(Your task): Write out, character for character, the line containing "Para que um" and all lines after it up to the end of the listing.

(Extracted information):
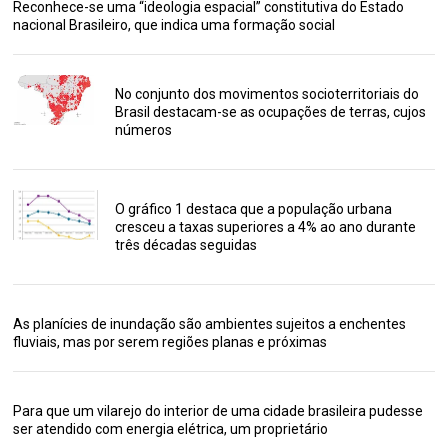
Reconhece-se uma “ideologia espacial” constitutiva do Estado
nacional Brasileiro, que indica uma formação social
No conjunto dos movimentos socioterritoriais do
Brasil destacam-se as ocupações de terras, cujos
números
O gráfico 1 destaca que a população urbana
cresceu a taxas superiores a 4% ao ano durante
três décadas seguidas
As planícies de inundação são ambientes sujeitos a enchentes
fluviais, mas por serem regiões planas e próximas
Para que um vilarejo do interior de uma cidade brasileira pudesse
ser atendido com energia elétrica, um proprietário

(Response below):
Para que um vilarejo do interior de uma cidade brasileira pudesse
ser atendido com energia elétrica, um proprietário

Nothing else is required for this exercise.